Zweifel gibt es auch an der Ernsthaftigkeit, mit welcher die Regierung das kürzlich angehobene EU-Klimaziel für 2030 verfolgt. Erst vor Kurzem beschloss der Staatenverbund, den CO2-Ausstoß bis 2030 gegenüber 1990 um 55 anstelle der bislang anvisierten 40 Prozent zu senken. Doch die beiden deutschen Großpartien schieben die Debatte über die Umsetzung eines solch ehrgeizigen Vorhabens vorerst auf die lange Bank. Erst im Frühjahr wollen sie sich zusammensetzen und über die notwendigen Ausbauziele und -pfade beraten. In der EEG-Novelle finden sich derweilen keine konkreten Regelungen dazu.Nachdem das Gesetz fast ein Jahr verspätet auf den Weg gebracht wird, ist diese Salamitaktik inakzeptabel. Es ist nicht nachvollziehbar, dass die Regierung im eigenen Land die nun notwendige Anpassung verschleppt”, bemängelt Antje von Broock, Bundesgeschäftsführung Politik und Kommunikation des Bunds für Umwelt-und Naturschutz.

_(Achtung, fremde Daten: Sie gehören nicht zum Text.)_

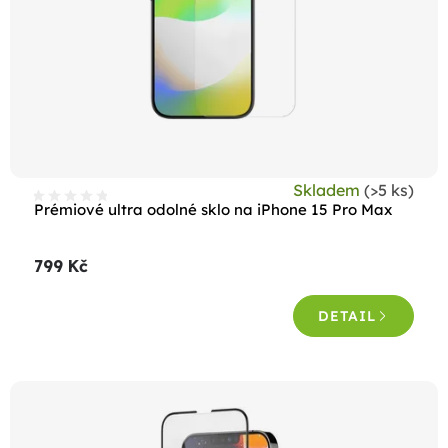
Skladem
(>5 ks)
Prémiové ultra odolné sklo na iPhone 15 Pro Max
799 Kč
DETAIL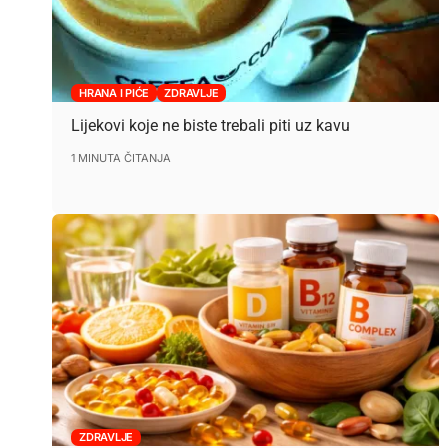
HRANA I PIĆE
ZDRAVLJE
Lijekovi koje ne biste trebali piti uz kavu
1 MINUTA ČITANJA
ZDRAVLJE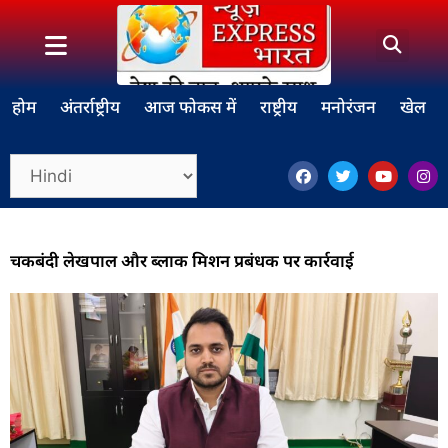
होम
अंतर्राष्ट्रीय
आज फोकस में
राष्ट्रीय
मनोरंजन
खेल
चकबंदी लेखपाल और ब्लाक मिशन प्रबंधक पर कार्रवाई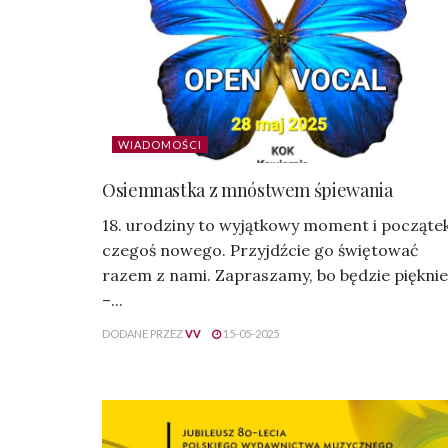
WIADOMOŚCI
Osiemnastka z mnóstwem śpiewania
18. urodziny to wyjątkowy moment i począte
czegoś nowego. Przyjdźcie go świętować
razem z nami. Zapraszamy, bo będzie pięknie
–...
DODANE PRZEZ
VV
15-05-2025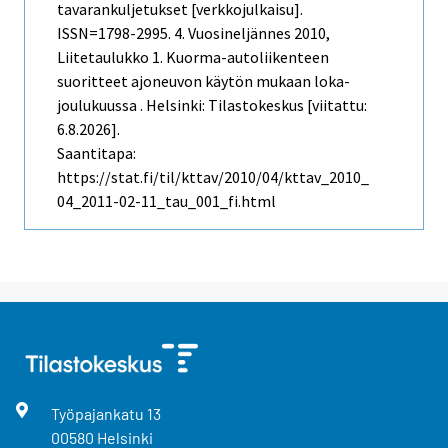
tavarankuljetukset [verkkojulkaisu].
ISSN=1798-2995.
4. Vuosineljännes
2010,
Liitetaulukko 1. Kuorma-autoliikenteen
suoritteet ajoneuvon käytön mukaan loka-
joulukuussa . Helsinki: Tilastokeskus [viitattu:
6.8.2026].
Saantitapa:
https://stat.fi/til/kttav/2010/04/kttav_2010_
04_2011-02-11_tau_001_fi.html
Työpajankatu
13
00580
Helsinki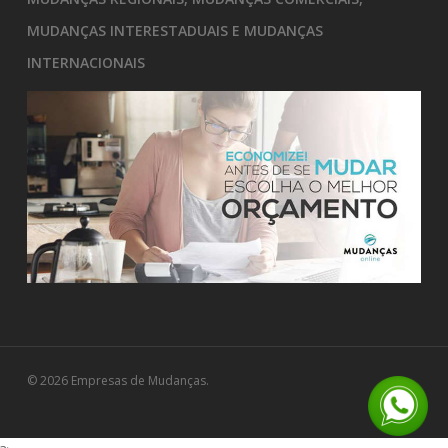
MUDANÇAS INTERESTADUAIS E MUDANÇAS
INTERNACIONAIS
© 2026 Empresas de Mudanças.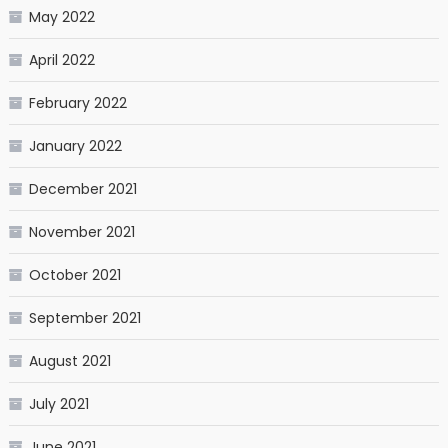
May 2022
April 2022
February 2022
January 2022
December 2021
November 2021
October 2021
September 2021
August 2021
July 2021
June 2021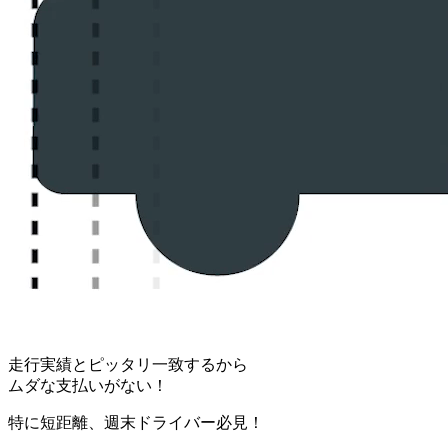
走行実績とピッタリ一致するから
ムダな支払いがない！
特に短距離、週末ドライバー必見！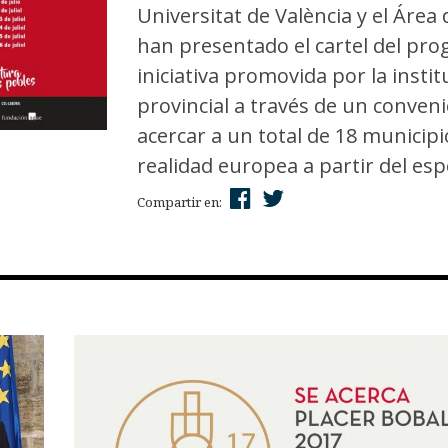
Universitat de València y el Área
han presentado el cartel del p
iniciativa promovida por la insti
provincial a través de un conven
acercar a un total de 18 municipi
realidad europea a partir del espe
Compartir en: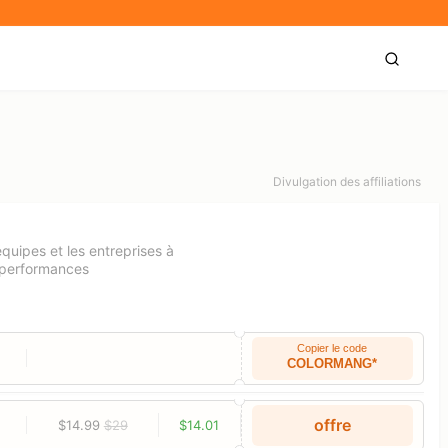
Divulgation des affiliations
quipes et les entreprises à
s performances
Copier le code
COLORMANG*
offre
$14.99
$29
$14.01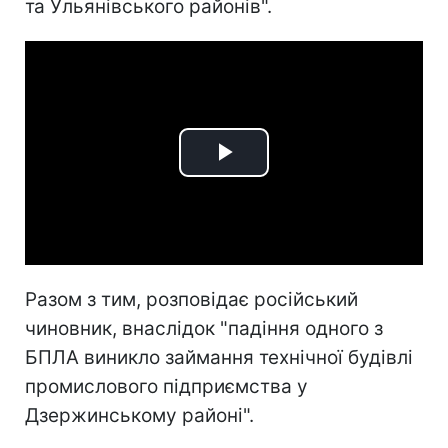
та Ульянівського районів".
Play
Video
Разом з тим, розповідає російський
чиновник, внаслідок "падіння одного з
БПЛА виникло займання технічної будівлі
промислового підприємства у
Дзержинському районі".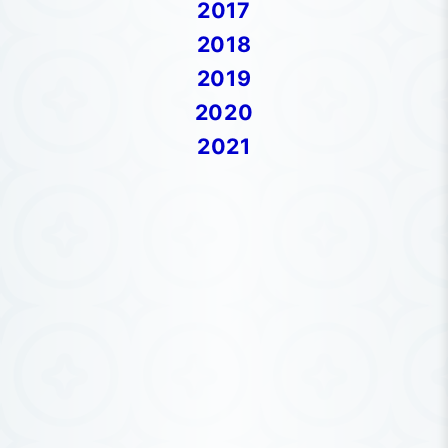
2017
2018
2019
2020
2021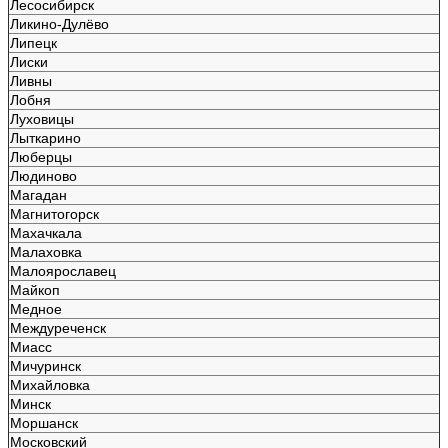
Лесосибирск
Ликино-Дулёво
Липецк
Лиски
Ливны
Лобня
Луховицы
Лыткарино
Люберцы
Людиново
Магадан
Магнитогорск
Махачкала
Малаховка
Малоярославец
Майкоп
Медное
Междуреченск
Миасс
Мичуринск
Михайловка
Минск
Моршанск
Московский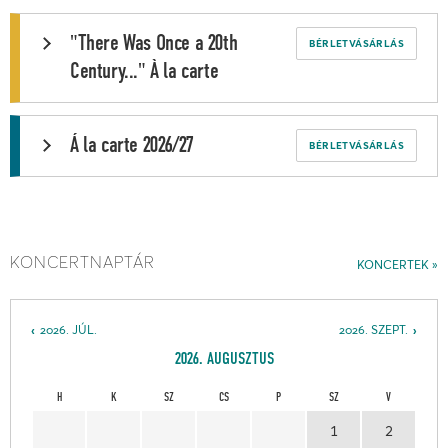
"There Was Once a 20th
BÉRLETVÁSÁRLÁS
Century..." À la carte
Á la carte 2026/27
BÉRLETVÁSÁRLÁS
KONCERTNAPTÁR
KONCERTEK
2026. JÚL.
2026. SZEPT.
2026. AUGUSZTUS
H
K
SZ
CS
P
SZ
V
1
2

Die Hauptgeschäftsführerin des Bundesverbandes für Energie- und Wasserwirtschaft, Krstin Andreae, kritisiert vor allem, dass eine notwendige umfangreiche Unterstützung für die Windbranche ausbleibe, auf die viele so gehofft hatten. “Bei der Windenergie an Land wird die Chance vertan, die aus der EEG-Förderung herausfallenden Windenergieanlagen in den Markt zu integrieren”, mahnt sie. Tatsächlich profitiert der Solarsektor in höherem Maße als die Windbranche von den vorgenommenen Gesetzesänderungen. So werden zukünftig auch Befürworter von Mieterstrom mehr Rückenwind aus Berlin bekommen. Geplant sei zum einen eine Befreiung von der Gewerbesteuer, wodurch eine kritische Marktbarriere wegfällt. Zum anderen sollen gezielte Anreize für Mieterstrom im Quartier gesetzt werden. Neben der Solarbranche erhält ab Januar 2021 auch Wasserstoff einen kleinen „Push.” So soll die Herstellung von grünem Wasserstoff zukünftig von der EEG-Umlage befreit werden. 

Das EEG 2021 bleibt ein zu kurz greifender Mix aus Anreizen sowie alten und neuen Marktbarrieren. Die groß angekündigte Reform bleibt aus. Diese hätte zum einen aus der kompletten Abschaffung der EEG-Umlage und zum anderen aus einer klar festgelegten und weitreichenden Anhebung der Ausbauziele bestehen müssen. Die Umsetzung der jüngst beschlossenen EU-Klimaziele wird damit auf ziemlich wackligen Beinen stehen, denn Investitions- und Erwartungssicherheit sieht anders aus.